然後一把按住芬格爾一邊賤兮兮笑一邊伸出的手,眼神堅定地說道:
「這是最後一次。」
「你上次也這麼說。」
「這次是真的。」
「那我得趁是真的之前多借幾次。」芬格爾搶過鈔票,塞進口袋,順手端起林登放在桌上的咖啡喝了一口。
「樓下新開了家奶茶店,第二杯半價,你請我?」
「滾。

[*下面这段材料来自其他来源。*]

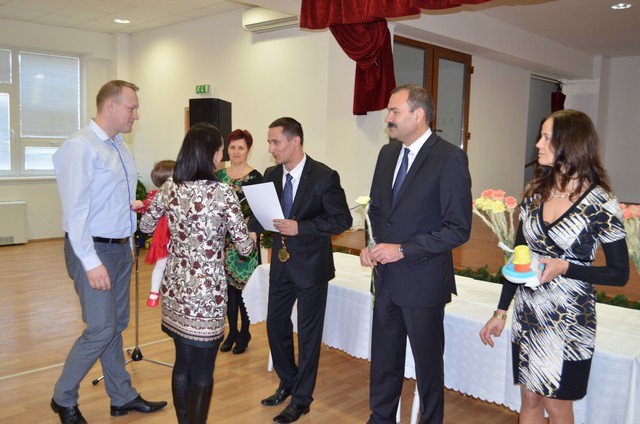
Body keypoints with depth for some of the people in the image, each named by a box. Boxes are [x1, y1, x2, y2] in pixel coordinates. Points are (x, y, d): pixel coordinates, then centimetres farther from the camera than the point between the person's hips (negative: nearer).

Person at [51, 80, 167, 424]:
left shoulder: (120, 147, 11)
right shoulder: (81, 146, -16)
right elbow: (75, 209, -21)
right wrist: (91, 262, -23)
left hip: (120, 248, 8)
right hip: (93, 250, -8)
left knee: (116, 325, 15)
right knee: (101, 329, -4)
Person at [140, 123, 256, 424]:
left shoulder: (169, 188, 0)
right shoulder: (222, 193, -15)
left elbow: (146, 225, 16)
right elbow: (245, 247, -11)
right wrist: (251, 238, 11)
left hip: (174, 288, 6)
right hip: (206, 292, -6)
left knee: (182, 363, 21)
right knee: (202, 373, 7)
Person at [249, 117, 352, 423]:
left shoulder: (324, 177, -15)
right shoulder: (271, 175, 3)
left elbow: (342, 220, -15)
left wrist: (300, 227, -25)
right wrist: (246, 228, -13)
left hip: (311, 266, -6)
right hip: (281, 264, 6)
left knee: (308, 334, 6)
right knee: (276, 326, 15)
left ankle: (301, 399, 23)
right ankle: (288, 383, 38)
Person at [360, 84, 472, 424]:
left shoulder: (449, 158, -15)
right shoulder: (387, 154, 7)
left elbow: (458, 229, -17)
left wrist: (403, 250, -20)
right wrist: (370, 245, 0)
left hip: (422, 281, -6)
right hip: (386, 279, 7)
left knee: (428, 364, 12)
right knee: (384, 359, 20)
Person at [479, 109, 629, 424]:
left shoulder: (600, 205, -13)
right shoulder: (535, 193, 3)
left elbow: (620, 274, -7)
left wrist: (564, 268, -22)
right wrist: (500, 312, 9)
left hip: (568, 321, -5)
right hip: (528, 315, 5)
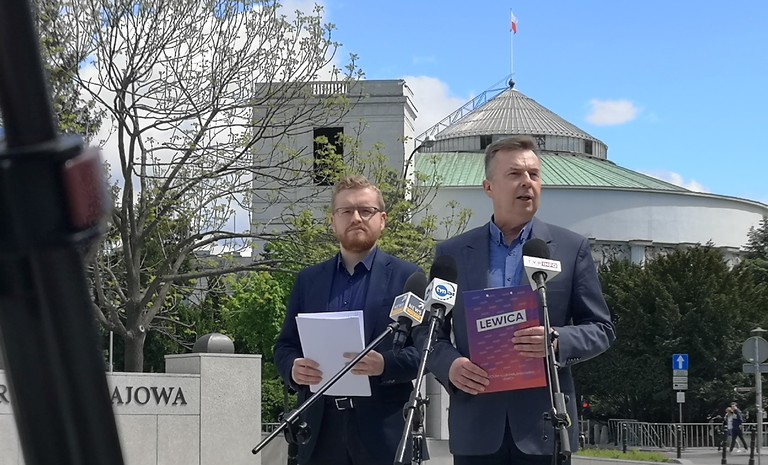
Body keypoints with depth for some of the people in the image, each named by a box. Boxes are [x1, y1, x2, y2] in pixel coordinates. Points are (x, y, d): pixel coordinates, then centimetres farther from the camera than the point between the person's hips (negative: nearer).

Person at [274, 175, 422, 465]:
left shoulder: (406, 277, 5)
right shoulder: (308, 280, 15)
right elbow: (284, 346, 15)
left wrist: (385, 365, -20)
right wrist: (294, 368, -8)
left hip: (383, 430, -3)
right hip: (321, 429, 3)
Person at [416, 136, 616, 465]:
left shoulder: (572, 248, 6)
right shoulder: (452, 252, 8)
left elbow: (601, 329, 5)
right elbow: (427, 330, 10)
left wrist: (557, 341, -15)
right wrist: (450, 364, -11)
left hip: (545, 423, 0)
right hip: (476, 423, 1)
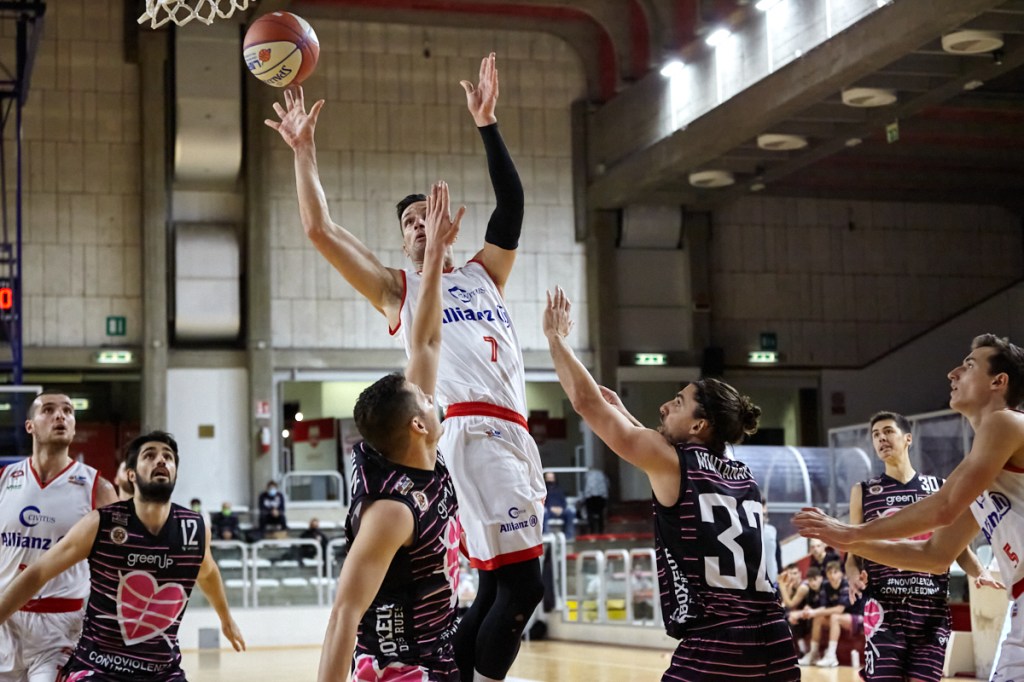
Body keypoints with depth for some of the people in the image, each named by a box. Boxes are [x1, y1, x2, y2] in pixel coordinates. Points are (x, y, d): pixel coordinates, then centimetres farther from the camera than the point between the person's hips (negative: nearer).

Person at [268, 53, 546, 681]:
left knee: (499, 588, 5)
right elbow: (321, 230, 7)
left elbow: (512, 204, 16)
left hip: (515, 436, 6)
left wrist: (487, 124, 10)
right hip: (472, 432, -6)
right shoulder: (397, 288, 16)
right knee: (520, 582, -16)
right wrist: (304, 149, 6)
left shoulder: (484, 274, 27)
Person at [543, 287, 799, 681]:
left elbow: (587, 402, 4)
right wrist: (624, 412, 41)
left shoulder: (671, 461, -1)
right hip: (773, 642, 7)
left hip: (714, 644, -7)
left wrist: (555, 337, 16)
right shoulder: (743, 477, 17)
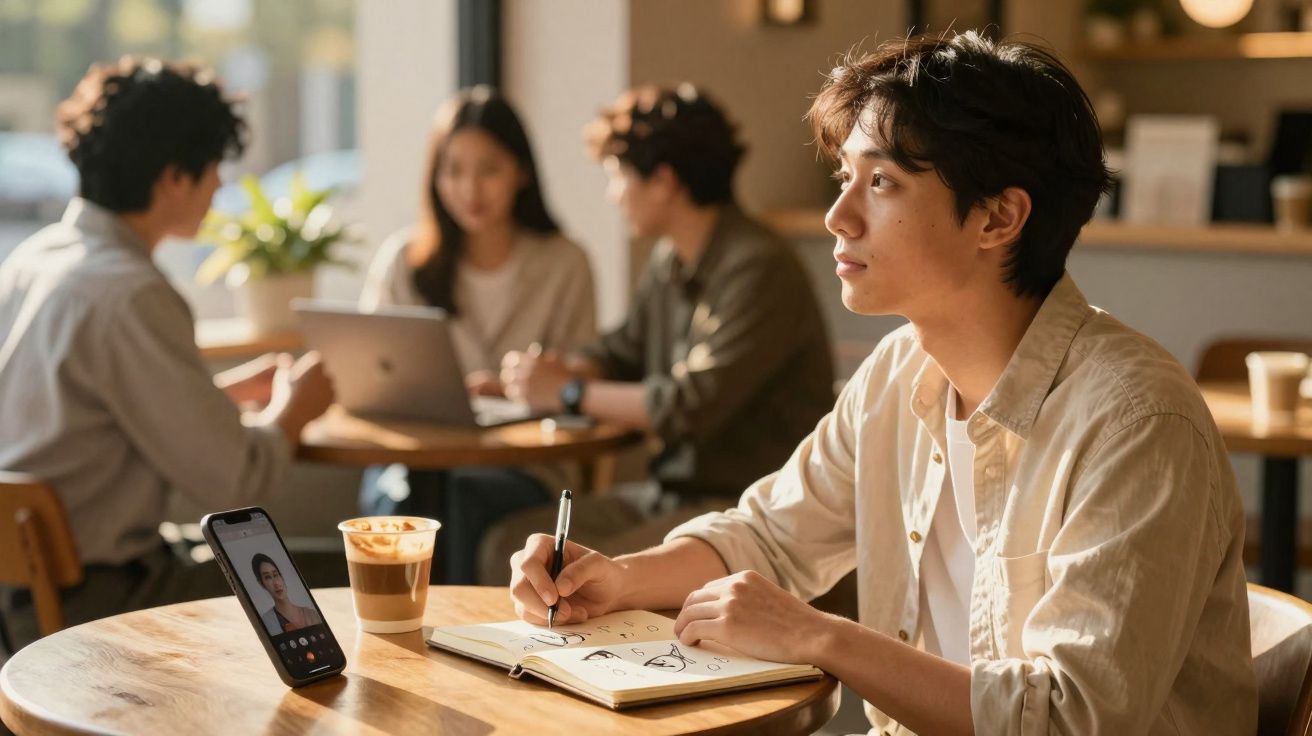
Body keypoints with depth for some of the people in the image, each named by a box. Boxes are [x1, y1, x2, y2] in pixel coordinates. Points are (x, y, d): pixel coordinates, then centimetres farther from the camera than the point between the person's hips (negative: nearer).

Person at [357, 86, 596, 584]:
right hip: (412, 462, 1)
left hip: (521, 470, -1)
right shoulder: (402, 261, 11)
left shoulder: (565, 266, 8)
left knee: (465, 494, -35)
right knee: (402, 497, -35)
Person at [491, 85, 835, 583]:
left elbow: (691, 407, -22)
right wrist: (556, 370, 0)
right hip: (675, 494, 9)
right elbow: (621, 351, 23)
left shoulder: (758, 269, -18)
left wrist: (569, 391, -11)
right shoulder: (669, 263, 11)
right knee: (510, 545, -2)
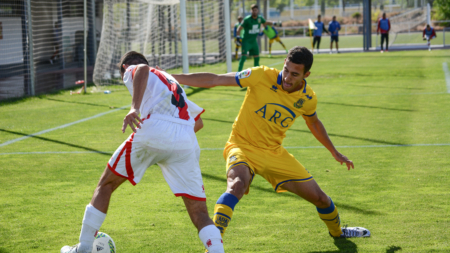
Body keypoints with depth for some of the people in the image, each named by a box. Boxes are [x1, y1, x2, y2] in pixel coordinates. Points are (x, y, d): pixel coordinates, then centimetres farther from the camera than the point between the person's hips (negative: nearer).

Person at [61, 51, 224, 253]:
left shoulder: (131, 70, 21)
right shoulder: (171, 81, 38)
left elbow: (143, 70, -7)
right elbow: (198, 121, 36)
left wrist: (135, 108, -18)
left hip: (153, 131, -4)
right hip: (186, 142, 4)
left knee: (105, 185, 16)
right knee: (199, 213, 6)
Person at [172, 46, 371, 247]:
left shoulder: (308, 98, -6)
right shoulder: (262, 76, -21)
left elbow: (313, 123, 18)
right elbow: (214, 80, -19)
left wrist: (334, 152, 27)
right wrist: (174, 78, -24)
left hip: (275, 153, 4)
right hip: (243, 146, -4)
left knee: (319, 197, 8)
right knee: (237, 185, -38)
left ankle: (337, 231, 41)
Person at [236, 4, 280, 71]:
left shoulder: (260, 18, -1)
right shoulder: (247, 19, -18)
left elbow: (265, 22, 21)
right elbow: (240, 28, -16)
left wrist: (273, 23, 9)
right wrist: (238, 36, -30)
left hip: (254, 41, 6)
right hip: (246, 41, -6)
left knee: (256, 57, 12)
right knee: (244, 56, -18)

」
林登已經轉回身繼續看窗外,言簡意賅地發出了指令。
「好嘞。」
雖然嘴上這麼說,但芬格爾卻沒有立刻消失。
他端著咖啡湊到窗邊,順著林登的目光看過去:「看什麼呢?有美女?」
「在看新生。」
「新生有什麼好看的?每年都有。」芬格爾下意識回應,但緊接著又似乎意識到了什麼
「難道說這屆的學妹中有富婆?」
他瞪大雙眼,飽含熱淚地看著林登。
「我滴乖老林你終於想通了嗎?要走上靠臉吃軟飯然後包養我的路了嗎?」
「這麼多年的兄弟情果然不是白來的,愛你呦!」
「......」
林登強行讓自己忽略掉這個極為辣眼睛的場景,重新將注意力放回窗外。
他清楚地明白,如果他反駁,麵前這玩意兒隻會愈加興奮。
終於,在被長久的「冷暴力」之後,芬格爾放棄了耍寶,也學著林登的樣子開始觀察新生。
看著看著,他忽然「喲」了一聲:「那個短頭髮的妹子,走路帶風的,好像有點意思誒。」
而林登的目光此時也正落在那個人身上。
短髮,神情冷淡,拖著行李箱從校門口走進來,步伐不緊不慢,但每一步都踩得很穩。
他腦子裡飛快地過著資訊:新生,女生,短髮,冷淡氣質,可能練過,不是普通學生。
卡塞爾的新生裡這種人通常有兩種歸宿:執行部預備隊,或者獅心會。
不管哪一種,都有價值。
「蘇茜,血統預評級:A」簡單的腦內檢索後,他輕聲說。